Не было человека в моей судьбе, который оказал бы на меня большее влияние, чем Володя. Он научил меня любить музыку, песни. В институт, и именно в этот, я поступил только из-за него, поддавшись его нехитрым аргументам. Он, а не мифическая «учительница первая моя», научил меня любить и понимать литературу. Мы добились того, что после института нас распределили работать в Архангельской области вместе, в одной школе. И если я могу сейчас заплакать при звуках «Осенней песни» Чайковского, то это оттого, что в бревенчатой комнате, озаряемой светом идущих с Воркуты паровозов, долгими вечерами Володя разучивал ее, и тихий голос этой мелодии вставал над нами обоими как чудо, и мы часто говорили об этом чуде. Потом нас обоих призвали в армию, и мы попали в один город на Севере, в одну часть, в один взвод. Мы с ним все узнавали и узнавали жизнь, дальше уж было некуда, а Володина сцена все отодвигалась куда-то. Но он не сдавался. Уже после армии он много раз пытался поступить в театральный вуз, работая учителем в московской школе, занимался в известной студии у артиста Богомолова (где, кстати, занимался и В. Высоцкий), но не сложилось, не поступилось, время было упущено. Он был странноват, этот толстяк-учитель, не без способностей, конечно, но — старомоден, смешноват, с устаревшей семиструнной (не как у людей — шестиструнной) гитарой… «По части выправки, — говаривал наш командир роты капитан Чудин, большой, мясистый, веснушчатый человек, — Красновский у нас мешковат…» Ну что ж, это было справедливо.
После стольких горьких неудач любой бы опустил руки. Но Володя был Артист, он родился Артистом, чего бы про него ни говорили привыкшие к театральным штампам вузовские приемщики. И он добился своего, стал артистом с гитарой, он не рвался в первачи, у него было свое маленькое, чистое и высокое дело.

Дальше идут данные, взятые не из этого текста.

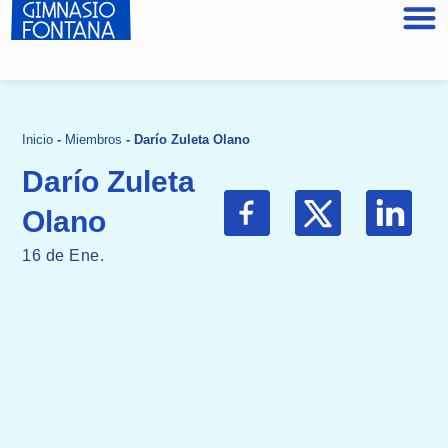
Inicio
-
Miembros
-
Darío Zuleta Olano
Darío Zuleta
Olano
16 de Ene.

За время нашей дружбы мы с Володей говорили обо всем. О смерти только не говорили, хотя и видели ее на Севере, в снегах. Жизнь казалась бесконечной, здоровье неисчерпаемым. То парусиновые тапочки были на ногах у Володи, то настоящие кожаные бутсы, то кирзовые сапоги, то новомодные кроссовки, и он все проделывал и проделывал свой любимый финт у углового флага на правом краю, «заваливая» защитника то в одну, то в другую сторону. На здоровье не жаловался. Уколов только боялся — это еще со школы. Бледнел уже, когда промахивали под лопаткой спиртом, бывало, и в обморок падал. Очухивался, смеялся над собой, не боялся быть смешным. «Настоящий» концертный костюм пошил незадолго до смерти. Стоя перед зеркалом, пошутил — ну, теперь будет в чем в гроб ложиться! Боже мой, так и вышло!

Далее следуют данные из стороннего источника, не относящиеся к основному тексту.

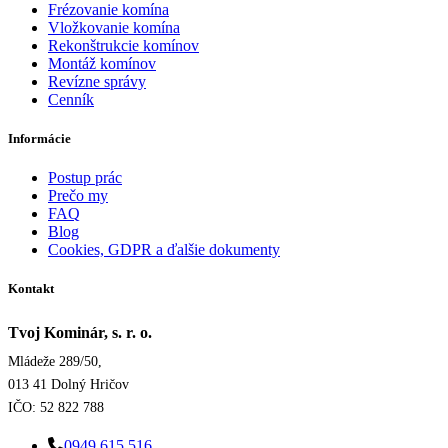
Frézovanie komína
Vložkovanie komína
Rekonštrukcie komínov
Montáž komínov
Revízne správy
Cenník
Informácie
Postup prác
Prečo my
FAQ
Blog
Cookies, GDPR a ďalšie dokumenty
Kontakt
Tvoj Kominár, s. r. o.
Mládeže 289/50,
013 41 Dolný Hričov
IČO: 52 822 788
0949 615 516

Умер очень славный, очень талантливый, очень добрый человек. Всех, кто встречался на его пути, он заражал Искусством, словно имел при себе тайный шприц. Нас, встретившихся ему, было много. Не все и не всегда понимали, что имеют они дело с Учителем, который учил нас любить Прекрасное в то трудное и сложное время.
Когда все были вместе…
Обе эти женщины были настолько прекрасны, что хотелось в их присутствии либо заискивающе молчать, либо говорить только умное-остроумное, в крайнем случае — талантливое. Белла, подогнув под себя ноги, устроилась на диване, и полоса солнечного света из кухонного окна пересекала длинную книжечку сценария, который она держала в руках. Она называла меня Сашей, читая вслух свои места в диалогах. Лариса не отрываясь атаковала Ахмадулину своими огромными глазами, и, существуй в те годы мода на экстрасенсов, наверняка посторонний наблюдатель счел бы, что присутствует на сеансе передачи мыслей на расстояние. (Я не разбираюсь во всех этих тонкостях, но могу клятвенно подтвердить, что взгляд Ларисы обладал, как и световой луч, ясным и несомненным давлением.)